START Data supplied

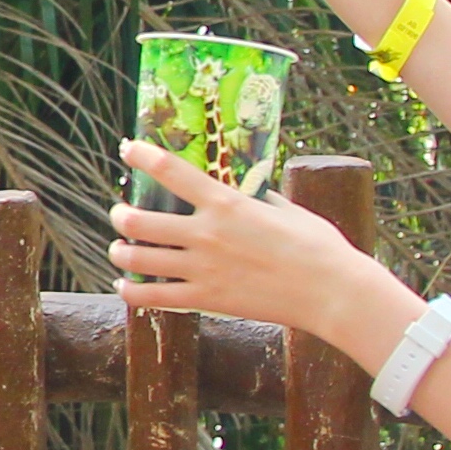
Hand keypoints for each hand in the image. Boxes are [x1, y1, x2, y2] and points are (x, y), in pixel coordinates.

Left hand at [109, 142, 413, 354]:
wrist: (331, 292)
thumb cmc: (318, 247)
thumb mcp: (287, 209)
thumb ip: (260, 198)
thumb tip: (249, 188)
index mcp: (227, 204)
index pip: (172, 171)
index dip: (142, 157)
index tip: (127, 149)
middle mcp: (207, 234)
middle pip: (139, 221)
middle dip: (121, 215)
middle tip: (120, 214)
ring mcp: (203, 269)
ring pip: (138, 259)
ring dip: (120, 252)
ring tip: (119, 250)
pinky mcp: (206, 300)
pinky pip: (153, 298)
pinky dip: (131, 292)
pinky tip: (125, 286)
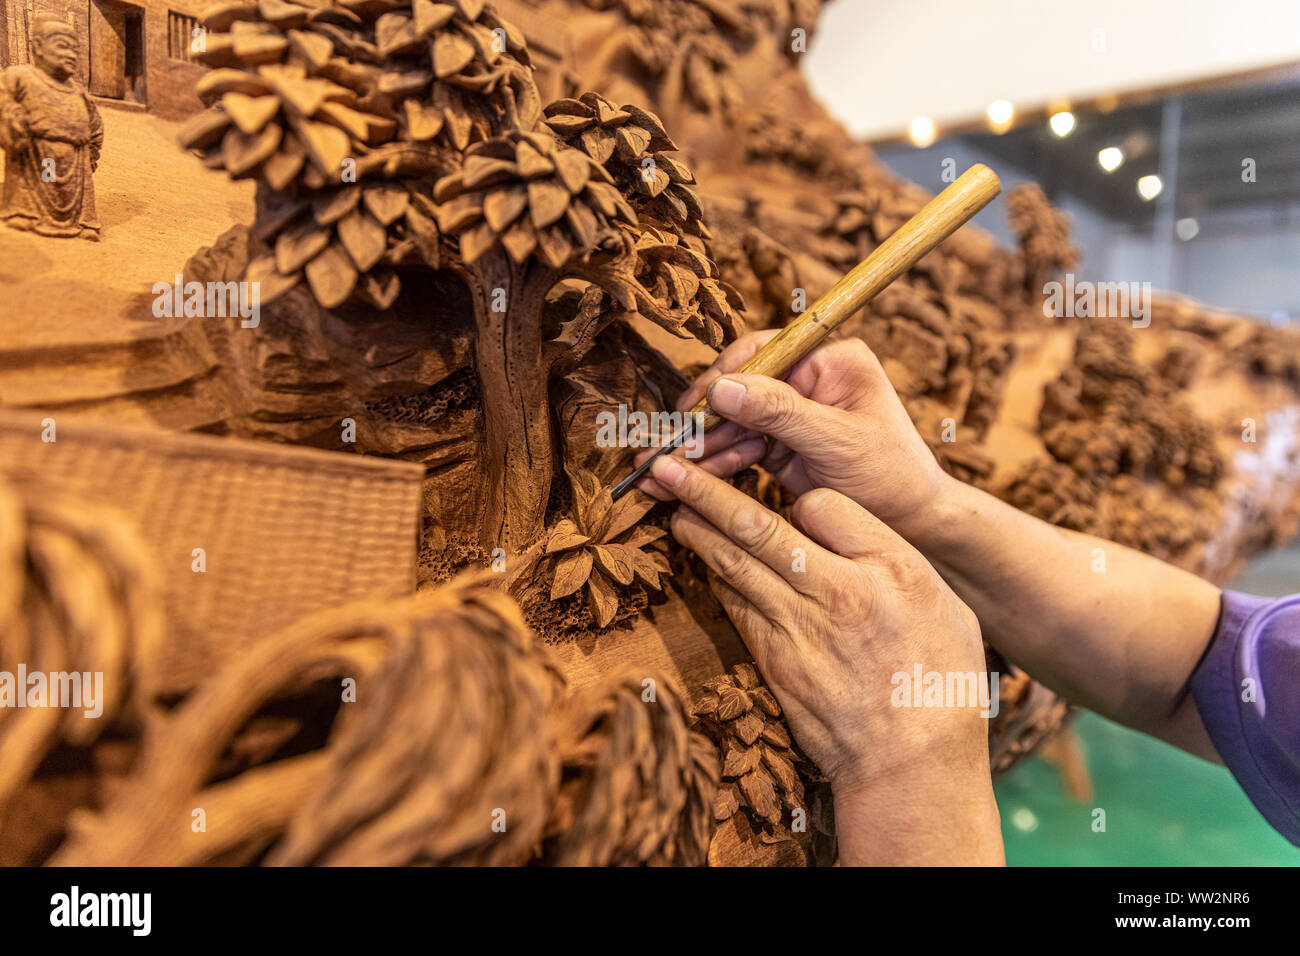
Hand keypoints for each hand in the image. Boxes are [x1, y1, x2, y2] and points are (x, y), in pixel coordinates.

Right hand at [638, 331, 949, 541]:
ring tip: (658, 477)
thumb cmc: (894, 477)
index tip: (690, 413)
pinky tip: (680, 486)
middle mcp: (806, 379)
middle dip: (699, 424)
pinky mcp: (781, 446)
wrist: (917, 525)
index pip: (761, 355)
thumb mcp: (838, 441)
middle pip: (737, 390)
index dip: (720, 383)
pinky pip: (736, 449)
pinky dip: (711, 467)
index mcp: (829, 359)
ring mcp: (791, 413)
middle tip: (662, 450)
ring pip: (730, 423)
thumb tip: (723, 387)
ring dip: (696, 451)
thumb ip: (781, 412)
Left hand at [650, 454, 1001, 862]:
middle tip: (670, 467)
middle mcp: (841, 592)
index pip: (825, 505)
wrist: (912, 766)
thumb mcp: (947, 605)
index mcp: (892, 569)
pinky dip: (717, 578)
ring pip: (736, 565)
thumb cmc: (940, 683)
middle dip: (708, 492)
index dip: (802, 498)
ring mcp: (800, 630)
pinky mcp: (774, 663)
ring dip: (698, 531)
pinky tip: (702, 560)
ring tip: (672, 504)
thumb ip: (892, 557)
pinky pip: (737, 607)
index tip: (795, 503)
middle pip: (760, 528)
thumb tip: (840, 524)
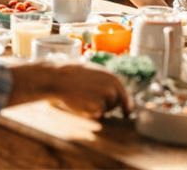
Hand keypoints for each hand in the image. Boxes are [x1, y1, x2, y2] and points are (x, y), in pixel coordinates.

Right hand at [8, 62, 130, 118]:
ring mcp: (106, 97)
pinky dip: (91, 112)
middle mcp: (113, 86)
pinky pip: (98, 114)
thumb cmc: (73, 75)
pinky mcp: (98, 106)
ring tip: (84, 98)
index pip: (125, 95)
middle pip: (116, 104)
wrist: (59, 78)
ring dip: (98, 108)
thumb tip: (115, 93)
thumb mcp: (93, 72)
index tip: (127, 113)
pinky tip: (81, 103)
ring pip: (107, 109)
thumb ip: (106, 81)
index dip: (127, 105)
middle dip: (108, 106)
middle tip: (92, 100)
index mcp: (112, 77)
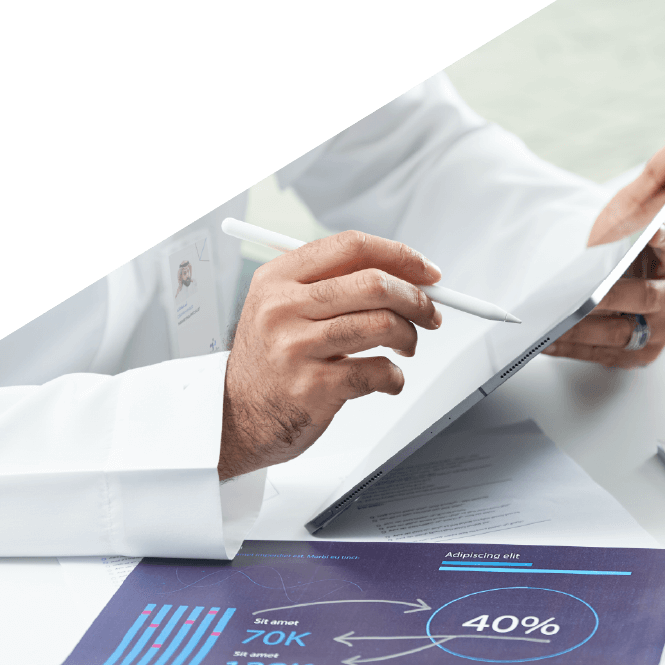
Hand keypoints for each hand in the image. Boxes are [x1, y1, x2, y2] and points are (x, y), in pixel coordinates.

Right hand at [218, 231, 441, 479]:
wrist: (234, 417)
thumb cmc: (268, 362)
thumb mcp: (280, 308)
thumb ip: (331, 285)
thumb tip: (403, 274)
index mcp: (278, 278)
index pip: (351, 248)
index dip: (399, 256)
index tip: (425, 271)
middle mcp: (283, 308)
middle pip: (373, 283)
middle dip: (415, 298)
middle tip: (429, 312)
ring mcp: (297, 348)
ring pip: (381, 325)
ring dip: (409, 336)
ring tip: (406, 346)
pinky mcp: (313, 387)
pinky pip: (377, 371)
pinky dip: (395, 377)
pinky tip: (387, 379)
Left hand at [543, 135, 664, 368]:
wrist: (612, 274)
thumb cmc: (626, 239)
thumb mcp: (636, 204)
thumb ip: (659, 174)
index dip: (663, 237)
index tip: (649, 231)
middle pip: (646, 299)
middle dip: (612, 297)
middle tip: (583, 293)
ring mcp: (659, 329)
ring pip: (622, 333)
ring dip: (586, 328)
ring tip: (553, 321)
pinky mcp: (636, 354)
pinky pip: (603, 355)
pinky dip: (574, 348)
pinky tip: (546, 340)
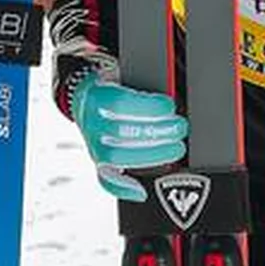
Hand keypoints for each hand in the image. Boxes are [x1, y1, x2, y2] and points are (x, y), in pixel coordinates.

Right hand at [70, 79, 187, 202]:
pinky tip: (141, 190)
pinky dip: (123, 188)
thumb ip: (142, 84)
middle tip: (179, 127)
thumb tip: (168, 93)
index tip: (169, 106)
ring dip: (152, 155)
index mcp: (95, 96)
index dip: (148, 107)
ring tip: (176, 148)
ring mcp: (92, 144)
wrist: (85, 97)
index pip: (120, 103)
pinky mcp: (97, 161)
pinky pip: (105, 179)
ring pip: (117, 157)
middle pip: (122, 133)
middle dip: (157, 132)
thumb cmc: (112, 86)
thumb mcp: (123, 75)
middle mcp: (90, 122)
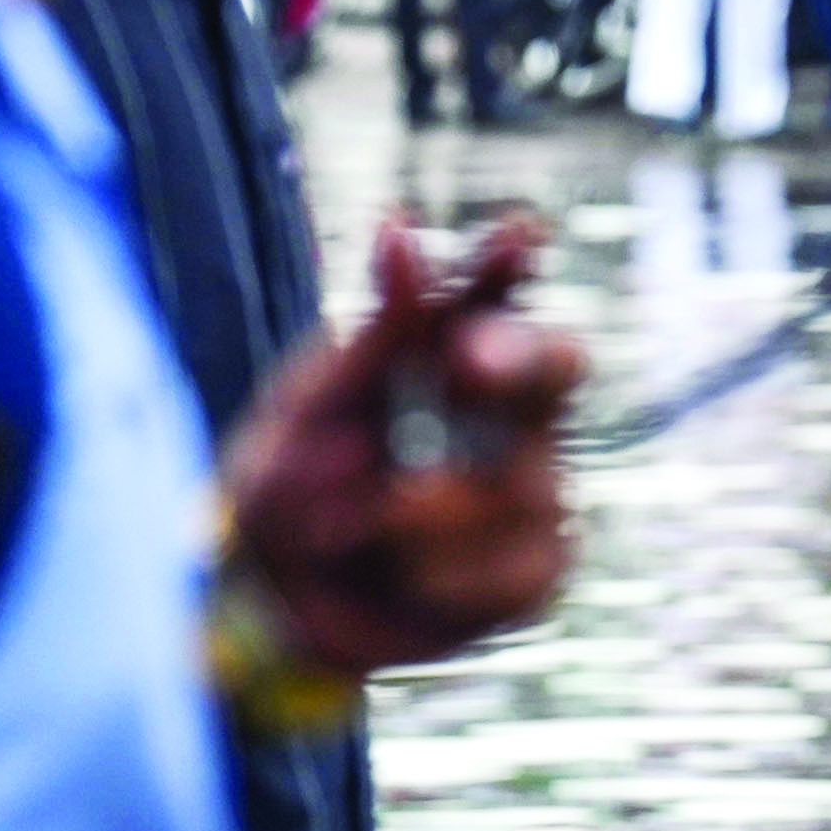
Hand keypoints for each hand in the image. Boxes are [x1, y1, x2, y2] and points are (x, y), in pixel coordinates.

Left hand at [220, 217, 584, 678]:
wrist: (271, 604)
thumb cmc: (291, 487)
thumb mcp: (319, 403)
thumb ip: (378, 329)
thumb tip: (399, 225)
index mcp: (453, 365)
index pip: (500, 299)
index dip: (513, 266)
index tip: (520, 231)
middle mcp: (509, 421)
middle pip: (559, 367)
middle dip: (518, 361)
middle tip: (466, 364)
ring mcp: (535, 496)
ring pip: (518, 485)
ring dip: (421, 509)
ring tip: (357, 528)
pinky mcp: (536, 572)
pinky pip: (511, 569)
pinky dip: (439, 574)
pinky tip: (402, 575)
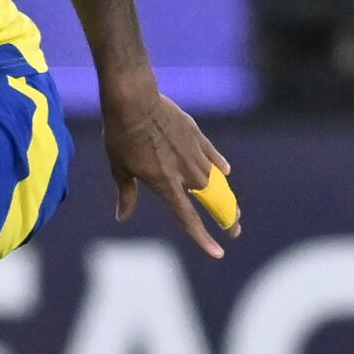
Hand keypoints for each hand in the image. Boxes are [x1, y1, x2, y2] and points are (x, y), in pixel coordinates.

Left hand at [101, 80, 237, 259]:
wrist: (134, 100)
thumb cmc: (120, 135)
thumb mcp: (119, 168)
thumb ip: (127, 194)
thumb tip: (122, 217)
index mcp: (165, 184)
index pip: (188, 219)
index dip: (203, 238)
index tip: (218, 252)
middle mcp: (184, 171)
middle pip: (211, 201)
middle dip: (226, 217)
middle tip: (235, 229)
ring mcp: (193, 151)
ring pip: (215, 179)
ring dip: (224, 194)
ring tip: (232, 206)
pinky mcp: (195, 134)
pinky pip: (212, 154)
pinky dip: (219, 164)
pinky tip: (225, 172)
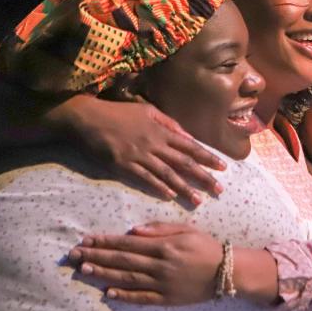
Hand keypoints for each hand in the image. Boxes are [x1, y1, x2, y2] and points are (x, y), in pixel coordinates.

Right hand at [54, 97, 224, 203]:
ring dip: (184, 188)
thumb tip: (187, 136)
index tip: (223, 167)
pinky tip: (170, 196)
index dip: (208, 157)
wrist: (88, 118)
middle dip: (203, 177)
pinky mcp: (123, 166)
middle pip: (183, 162)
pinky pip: (145, 179)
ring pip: (167, 174)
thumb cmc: (118, 113)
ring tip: (198, 200)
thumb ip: (169, 124)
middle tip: (219, 190)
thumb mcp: (147, 110)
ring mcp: (139, 156)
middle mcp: (154, 144)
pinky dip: (158, 187)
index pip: (190, 146)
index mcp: (161, 130)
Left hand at [65, 222, 222, 304]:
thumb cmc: (205, 246)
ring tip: (84, 270)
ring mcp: (163, 284)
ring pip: (127, 279)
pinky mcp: (167, 299)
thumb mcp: (185, 230)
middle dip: (96, 256)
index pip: (127, 243)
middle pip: (122, 260)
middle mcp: (160, 265)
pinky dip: (124, 296)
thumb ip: (159, 229)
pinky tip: (108, 293)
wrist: (228, 272)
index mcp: (164, 246)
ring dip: (104, 274)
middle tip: (75, 255)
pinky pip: (142, 298)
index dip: (105, 241)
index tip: (87, 239)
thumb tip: (133, 230)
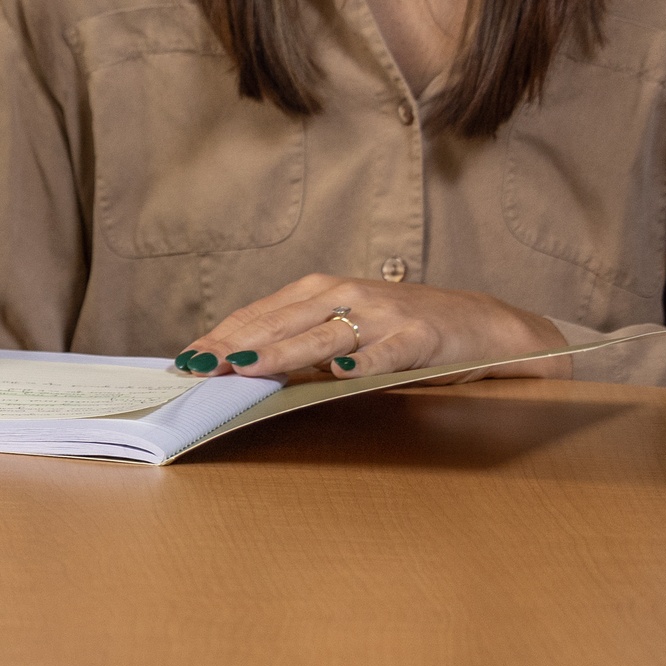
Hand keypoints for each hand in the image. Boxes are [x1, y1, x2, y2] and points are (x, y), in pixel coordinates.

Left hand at [176, 276, 563, 381]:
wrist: (481, 325)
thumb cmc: (400, 330)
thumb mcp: (343, 330)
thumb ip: (297, 345)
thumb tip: (237, 369)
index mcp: (320, 291)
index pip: (258, 315)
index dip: (219, 337)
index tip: (184, 361)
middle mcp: (346, 296)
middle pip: (280, 323)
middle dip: (235, 346)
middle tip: (199, 369)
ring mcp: (384, 315)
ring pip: (323, 335)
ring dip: (283, 352)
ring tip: (247, 368)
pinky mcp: (421, 336)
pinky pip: (388, 352)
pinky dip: (365, 361)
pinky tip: (342, 373)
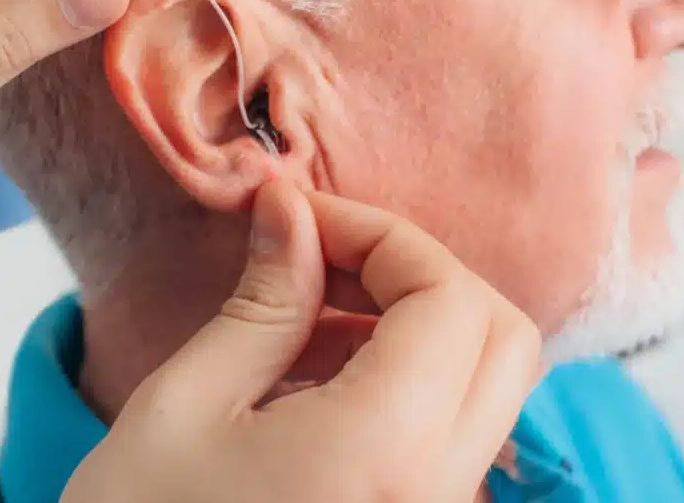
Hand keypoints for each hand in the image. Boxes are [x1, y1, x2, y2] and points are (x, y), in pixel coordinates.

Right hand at [63, 182, 540, 502]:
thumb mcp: (184, 407)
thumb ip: (262, 299)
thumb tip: (290, 208)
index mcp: (385, 454)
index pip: (449, 299)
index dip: (383, 235)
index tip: (305, 221)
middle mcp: (440, 497)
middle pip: (499, 336)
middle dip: (416, 274)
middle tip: (323, 260)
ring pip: (484, 383)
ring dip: (410, 324)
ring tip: (304, 321)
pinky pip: (453, 433)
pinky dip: (405, 381)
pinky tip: (314, 383)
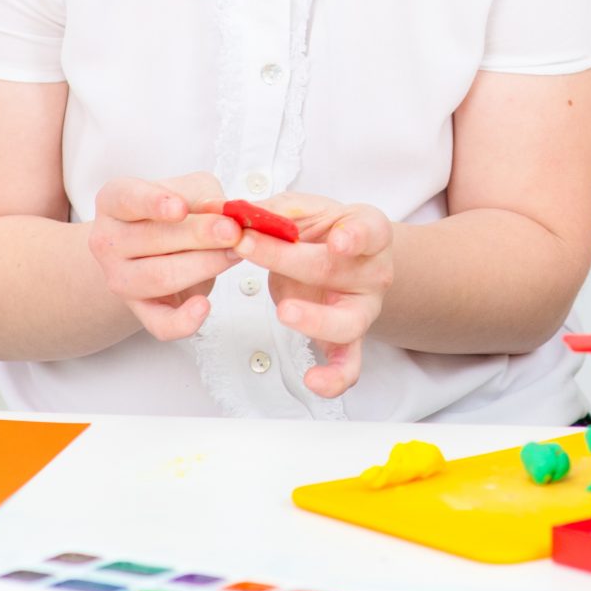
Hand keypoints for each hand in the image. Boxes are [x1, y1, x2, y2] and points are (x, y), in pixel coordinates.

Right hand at [85, 173, 244, 340]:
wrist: (162, 248)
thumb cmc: (177, 211)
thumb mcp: (191, 189)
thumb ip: (204, 197)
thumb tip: (222, 214)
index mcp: (114, 201)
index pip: (126, 199)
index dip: (153, 203)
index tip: (180, 207)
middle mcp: (107, 241)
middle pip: (151, 240)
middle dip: (198, 235)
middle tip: (233, 231)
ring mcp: (120, 279)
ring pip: (160, 277)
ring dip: (204, 266)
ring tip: (234, 253)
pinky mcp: (141, 310)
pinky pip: (160, 324)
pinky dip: (184, 321)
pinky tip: (204, 306)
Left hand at [233, 197, 396, 398]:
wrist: (344, 257)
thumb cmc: (322, 231)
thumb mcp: (300, 210)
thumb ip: (265, 210)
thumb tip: (218, 210)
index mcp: (367, 232)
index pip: (369, 230)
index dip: (355, 236)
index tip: (338, 240)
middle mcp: (373, 271)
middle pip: (334, 270)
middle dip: (285, 258)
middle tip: (246, 246)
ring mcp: (363, 309)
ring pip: (348, 323)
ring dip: (314, 320)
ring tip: (284, 311)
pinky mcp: (350, 340)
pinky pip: (348, 366)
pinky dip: (334, 379)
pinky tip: (311, 380)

END Data supplied

Work to be completed: Your response must consist of the lines from the beginning of the data through the line containing "index tip: (795, 503)", transcribed exactly, with no pictures.

Response to this exercise:
Hand keypoints for each hand in the image. Boxes are [x1, y1, x2, y2] and points are (x, y), in pixel coordinates.

Left hand at [109, 142, 413, 354]:
wrist: (331, 292)
thumb cmc: (318, 247)
thumb mcp: (287, 209)
thumb ip: (260, 198)
thumb tip: (249, 188)
index mcp: (227, 204)
index pip: (172, 171)
index dip: (142, 157)
index tip: (127, 149)
middle mcp: (207, 234)
middle pip: (139, 221)
middle dip: (121, 215)
middle tip: (120, 214)
ring mcp: (203, 269)
ring pip: (138, 259)
ring dip: (120, 252)
ring tip: (119, 250)
pinky mcp: (206, 300)
pinky pip: (153, 298)
pinky dip: (131, 292)
pinky tip: (125, 286)
Hand keypoints for each hand in the image. Boxes are [x1, y1, x2, y2] and points are (x, y), in pixel coordinates.

Right hand at [638, 331, 949, 541]:
ring tip: (658, 477)
thumb cmc: (894, 477)
index tip: (690, 413)
pinky tip: (680, 486)
middle mcp: (806, 379)
middle dip: (699, 424)
pinky mcp: (781, 446)
wrist: (917, 525)
index pip: (761, 355)
thumb mcp: (838, 441)
middle pip: (737, 390)
index dip: (720, 383)
pinky pip: (736, 449)
pinky dip: (711, 467)
index mcp: (829, 359)
ring mcp: (791, 413)
middle tip: (662, 450)
ring pip: (730, 423)
thumb tip: (723, 387)
ring dip: (696, 451)
thumb ip: (781, 412)
Left hand at [650, 454, 1001, 862]:
middle tip: (670, 467)
middle mcp: (841, 592)
index pip: (825, 505)
wrist: (912, 766)
thumb mcp: (947, 605)
index mcp: (892, 569)
pinky dip: (717, 578)
ring pip: (736, 565)
thumb cmc: (940, 683)
middle dip: (708, 492)
index dip: (802, 498)
ring mcp: (800, 630)
pinky mcp: (774, 663)
ring dip: (698, 531)
pinky tip: (702, 560)
ring tip: (672, 504)
thumb ip: (892, 557)
pinky pip: (737, 607)
index tip: (795, 503)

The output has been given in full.